King’s 2008 book came out nearly a decade after Matthew Shepard was mistaken for a scarecrow. Shepard’s death came two years before two lesbian hikers were horrifically killed on a Shenandoah hiking trail. Gradually, the wilderness that I always envisioned as queer turned against me. Eventually, I did get over the nightmare as I hiked more often with friends and by that time, in 2010, I identified as queer. Then Trayvon Martin was murdered. Instead of being afraid, I was angry and wanted white folks to feel my wrath. I protested, shoved my loneliness and bitterness down to my feet. Racial justice or even revenge was more important than anything—even eating right, caring for myself. But at these organizing meetings, women and queer folks were chorus again, shooed like houseflies. I became more bitter and helpless.

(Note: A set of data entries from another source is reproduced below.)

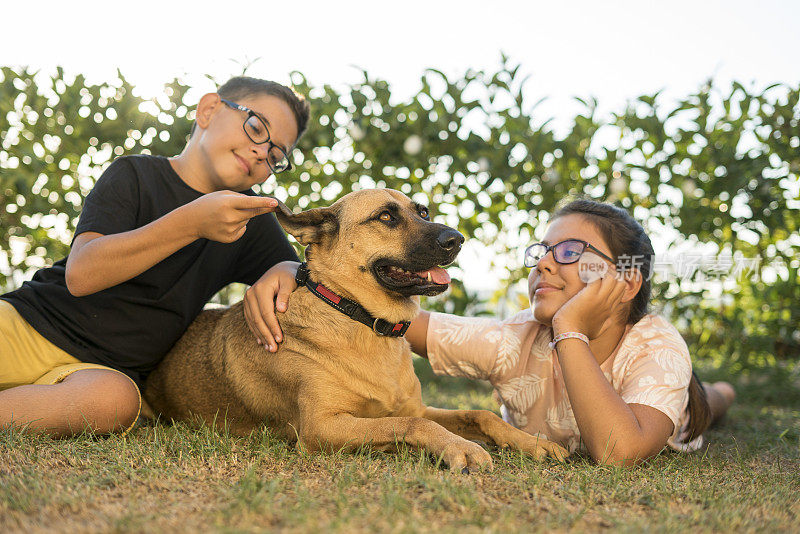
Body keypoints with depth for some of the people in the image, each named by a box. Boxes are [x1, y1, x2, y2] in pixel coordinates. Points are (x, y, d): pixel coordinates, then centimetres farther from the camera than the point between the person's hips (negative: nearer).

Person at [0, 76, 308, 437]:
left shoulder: (252, 220, 12)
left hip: (106, 370, 2)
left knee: (117, 399, -35)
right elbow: (80, 274, -15)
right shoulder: (134, 175, -1)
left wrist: (283, 272, -12)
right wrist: (192, 223, -26)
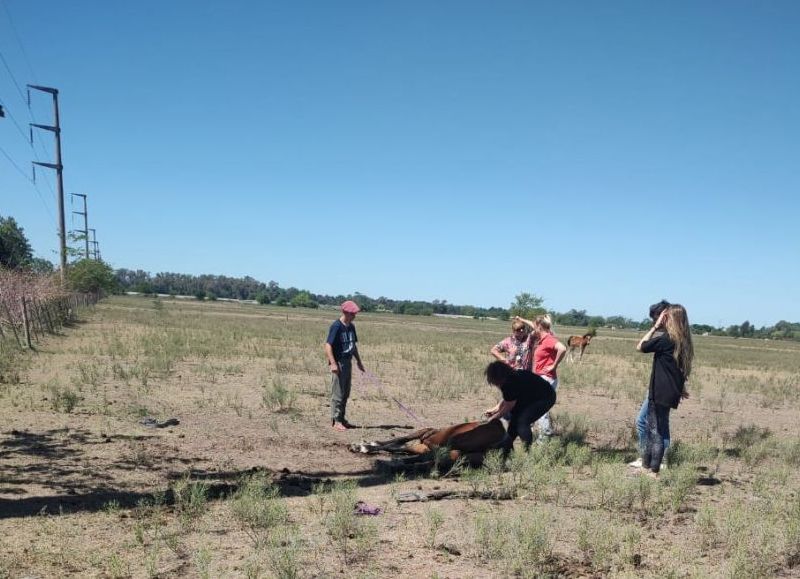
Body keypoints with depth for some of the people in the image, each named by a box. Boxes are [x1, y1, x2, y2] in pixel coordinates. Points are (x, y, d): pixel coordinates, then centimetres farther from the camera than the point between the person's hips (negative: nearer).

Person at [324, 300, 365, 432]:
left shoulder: (351, 327, 10)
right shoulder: (336, 326, -15)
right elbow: (328, 345, -19)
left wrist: (359, 361, 22)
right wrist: (333, 363, -26)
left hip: (348, 362, 8)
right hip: (338, 363, -8)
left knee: (345, 393, 14)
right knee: (337, 393, -3)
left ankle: (341, 418, 24)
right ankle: (335, 421, 4)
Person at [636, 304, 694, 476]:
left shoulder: (666, 339, -17)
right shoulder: (683, 341, 9)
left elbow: (640, 347, -9)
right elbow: (683, 367, 17)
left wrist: (655, 327, -7)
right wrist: (681, 388, 26)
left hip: (660, 393, -8)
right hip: (670, 392, 8)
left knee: (656, 431, -1)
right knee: (652, 428, 16)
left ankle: (654, 470, 3)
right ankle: (646, 465, 22)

Honestly, I didn’t do much research into BLM strategies at the beginning of the movement. I followed the crowd and group-think until I finally sat, slowed down to study its leaders and their principles. It brought me to this interview with co-founder Patrice Cullors with On Being. She talks about re-imagination:

Black Lives Matter is a rehumanizing project. We’ve lived in a place that has literally allowed for us to believe and center only black death. We’ve forgotten how to imagine black life. Literally, whole human beings have been rendered to die prematurely, rendered to be sick, and we’ve allowed for that. Our imagination has only allowed for us to understand black people as a dying people. We have to change that. That’s our collective imagination. … Let’s imagine something different.

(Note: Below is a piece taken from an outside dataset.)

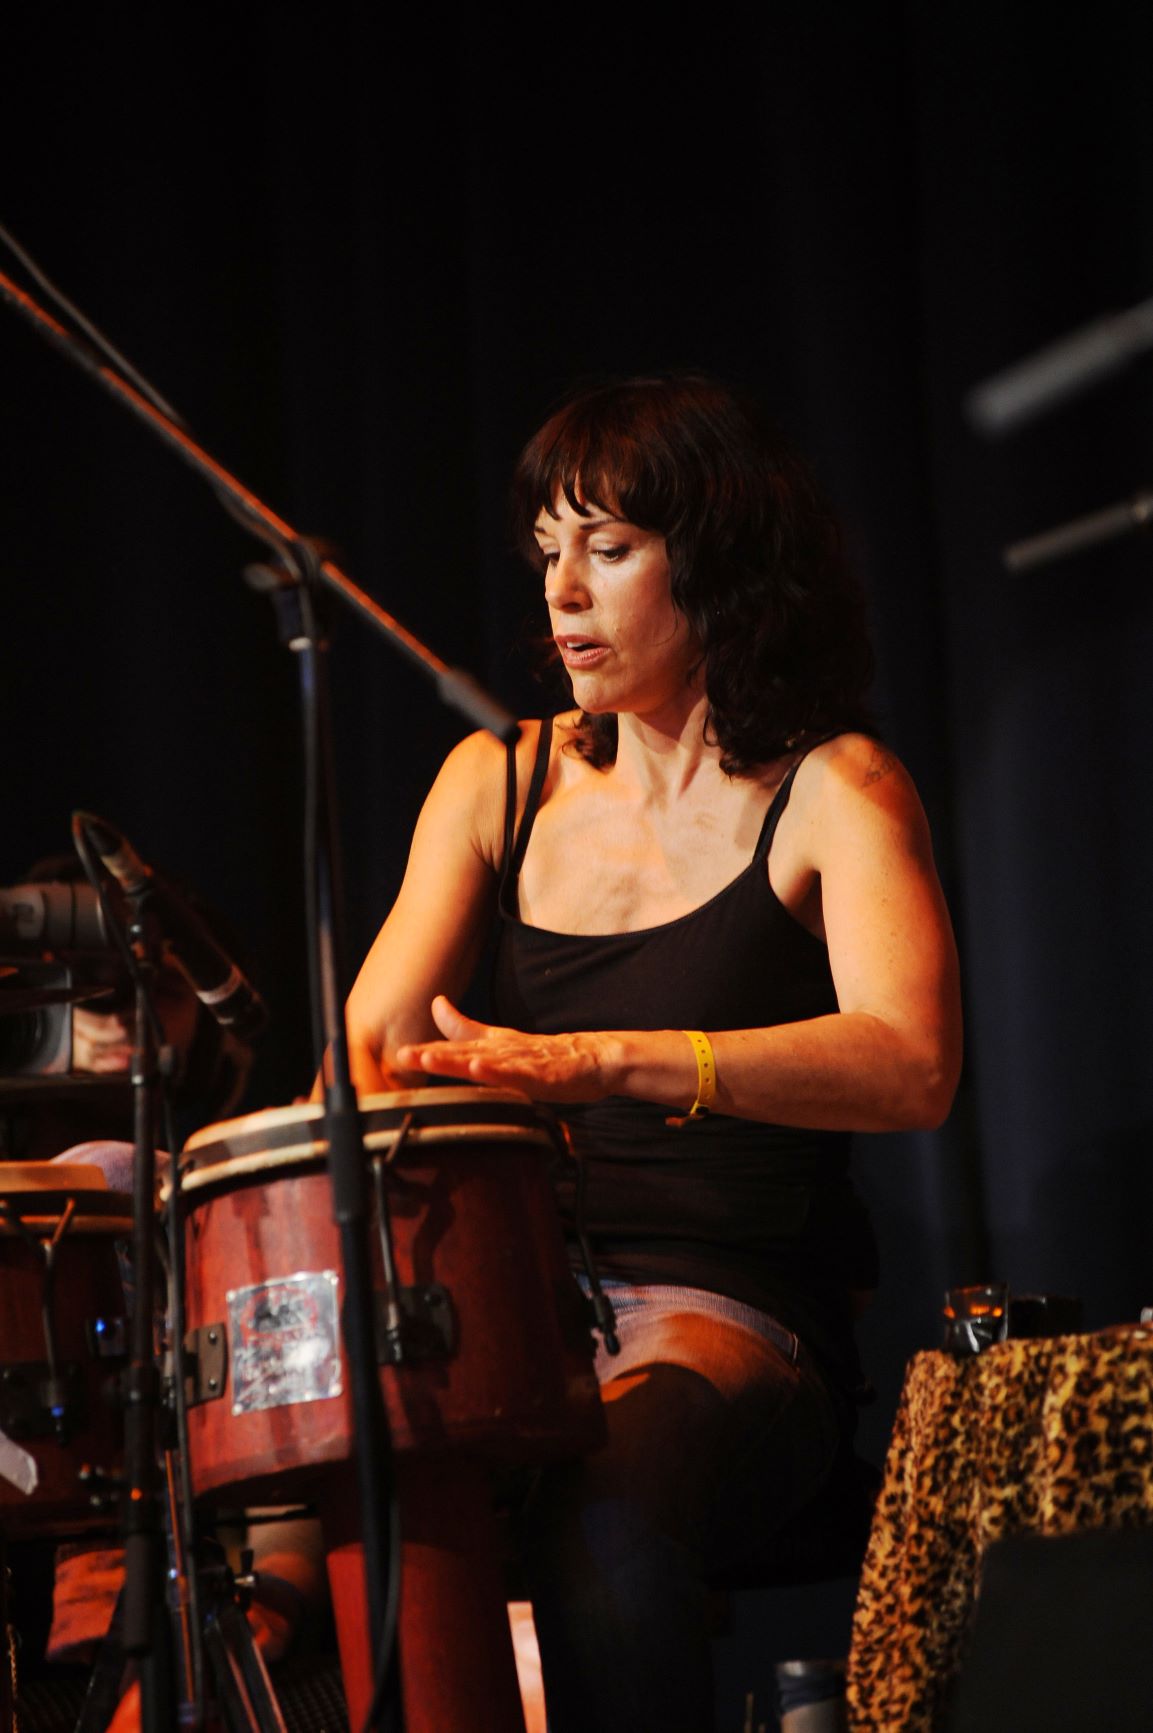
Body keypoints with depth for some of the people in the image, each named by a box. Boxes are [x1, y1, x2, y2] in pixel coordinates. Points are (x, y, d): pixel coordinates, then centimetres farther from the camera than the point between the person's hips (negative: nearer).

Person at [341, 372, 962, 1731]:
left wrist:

When BLM created their website, I read and was surprised to find that queer affirming and loving engagement were guiding principles. My sexuality and desire to hold hands with another man or woman was beautifully embraced—not when I get liberation, or when police training changes, or when George Zimmerman gets punishment—but now. I deserve to be visible in my joyful, queer, black self—now. Through BLM teachings and BLM mentors, I started to realize that I needed to reimagine blackness to include queer love and self-preservation. I was separating, suffocating my sexuality preemptively and casting it aside if I felt it got in the way of black liberation. I also bound my identity to overwhelming trauma and death instead of expanding new life and love.

Slowly, I was starting to recognize how I was ignoring my body, suppressing emotional fixtures of loneliness, desperation, and restlessness. I defined blackness as a roar against whiteness. There was no time for love, kinship, and vulnerability. But then I could barely get up in the morning. I didn’t want to acknowledge my ire against an America that had betrayed me. After ignoring my body for so long, I’ve come back to heal the consequences: plantar fasciitis, stomach issues, and emotional anxiety. What I forgot was how much I love being in love. This is the part I want to slowly embrace again. I love women, and I want my feet to leave the ground again—visibly queer and unapologetically black in Appalachia.

Right now I’m feeling a vertigo because the KKK is hosting rallies in college towns and white nationalist groups are having membership BBQs while advertising with grass-roots language. Because time traveling is happening, I’m researching Appalachian history and found a group of folks that migrated to Chicago and formed an organization in the 1970s called the Hillbilly Nationalists. They worked collaboratively with the Black Panthers, and there were also other, similar white working-class groups forming coalitions with black groups. Frustratingly, gender and queer issues were hardly integrated during the 1970s racial justice movements; but at the very least I stumbled on a forgotten history: Appalachian folks fought against the silent majority.

If all this time traveling continues, perhaps there is a chance these same alliances can form again but, following the example of BLM, with the integration of gender and queerness this time. This keeps me going as I talk shop and broach light politics with my neighbors. We have different experiences and values, but we have a shared history. It’s my beautiful Appalachia, too, and I want to re-imagine it safe, black, and queer.